At the other end of the spectrum, like cheap phones, they want to give you as much run time as they can so they run them up to 100% over and over and over, although even the most basic ones will usually have an overcharge controller that stops charging at 100% (overcharging a lithium-polymer battery, like you have in most phones, is very bad…like explode in fire bad).
The thing is, they already do.
What is being presented as 100% isn’t the full potential capacity of the battery. Going any further would be way more damaging and wouldn’t bring any real benefit.
The main issue is that *any* recharging is damaging and the higher you go the damage becomes exponential. So it becomes a tradeoff. Do you want the battery to last a long time until the next recharging or do you want the battery to have a long lifetime?
They do. The thing is, the battery percentage, and what is”full”, is arbitrary. What matters is the voltage the battery is being charged to. The higher the voltage, the harder it is on the battery. It’s completely up to the manufacturer what voltage they consider 100%.
With mobile devices, like phones and laptops, the batteries are pushed to the absolute limit to squeeze out every bit of battery life. These devices have been largely treated as disposable, and people didn’t care if they only lasted a few years.
Now, something like electric cars, battery longevity is extremely important. 100% on most electric cars is going to be a lower voltage than your phone.
It’s not over-charging that causes batteries to degrade, it’s just *being charged* that does it with the degradation being relative to how charged the battery is.
So 99% charged won’t really be any better, but say 90% will be that bit better for it.
Because of this the newer Android OS lets you set a max charge between 70-100%, I have my phone set to 90% so once it hits that it stops charging.
I’m using my old phone as a remote camera so because it’s always plugged in I have it limited to 70% to make becoming a spicy pillow less likely (I hope)
It’s not because of charging, it’s because of sitting at full. For example, for Teslas you can schedule your departure, and it will start charging to full just when it expects it to be complete by departure time.

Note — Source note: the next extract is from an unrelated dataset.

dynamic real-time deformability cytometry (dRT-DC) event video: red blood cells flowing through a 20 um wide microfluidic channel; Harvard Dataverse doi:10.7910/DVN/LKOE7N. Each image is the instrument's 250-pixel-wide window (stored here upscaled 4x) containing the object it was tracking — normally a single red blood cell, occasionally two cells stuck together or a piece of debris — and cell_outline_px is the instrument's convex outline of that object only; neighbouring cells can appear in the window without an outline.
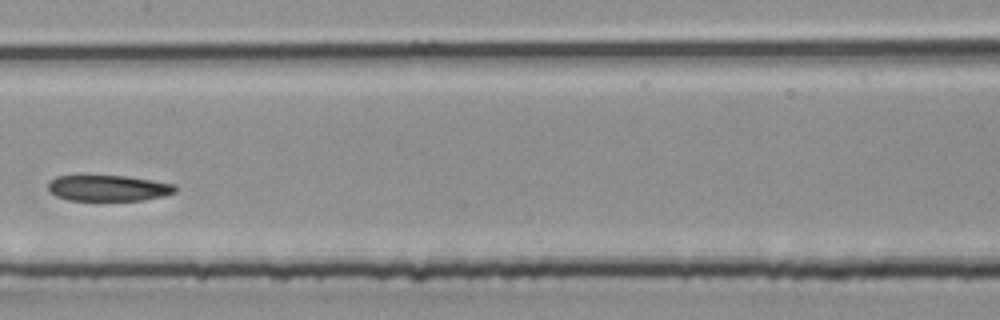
{"species": "common noctule bat (a hibernating species)", "species_latin": "Nyctalus noctula", "temperature_condition": "room temperature", "stored_images_in_passage": 23, "camera_frame_rate_fps": 3000, "um_per_image_px": 0.085, "animal": {"sex": "male", "body_mass_g": 20.4}, "frame": {"image": 1, "passage_image": 10, "time_ms": 3.0, "image_size_px": [1000, 320], "cell_outline_px": [[176, 192], [164, 196], [140, 200], [68, 200], [56, 196], [48, 192], [48, 184], [56, 176], [128, 176], [176, 184]], "centroid_in_image_um": [9.22, 15.99], "position_along_channel_um": 198.2, "area_um2": 19.19}}
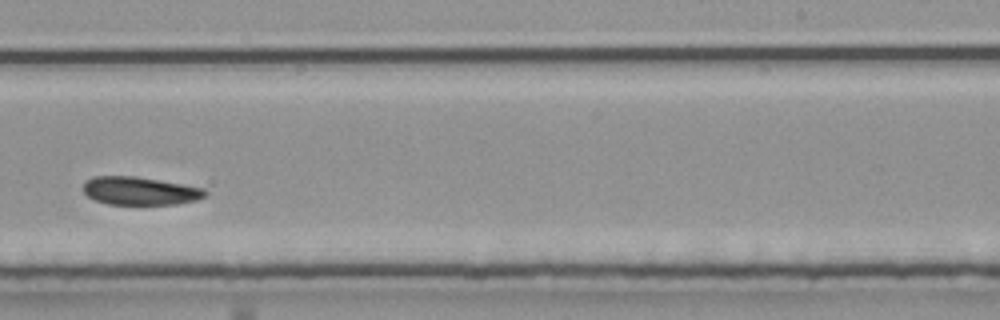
{"frame": {"image": 2, "passage_image": 14, "time_ms": 4.333, "image_size_px": [1000, 320], "cell_outline_px": [[208, 196], [196, 200], [176, 204], [144, 208], [108, 204], [96, 200], [88, 196], [84, 192], [84, 184], [92, 176], [132, 176], [204, 188], [208, 192]], "centroid_in_image_um": [11.93, 16.29], "position_along_channel_um": 277.1, "area_um2": 20.69}}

So it doesn’t sit all night on 100%, but when you get into car it just reaches it, so it doesn’t sit on it for too long. If you limit your max charge to like 80% or the best 50%, then you can be plugged indefinitely and everything runs on power from charger. So battery is only getting wear through time (aging) and holding charge (the farther from 50%, the worse it gets). As a customer, if you want, for most devices you can put a limit and that’s as far as you should think about it.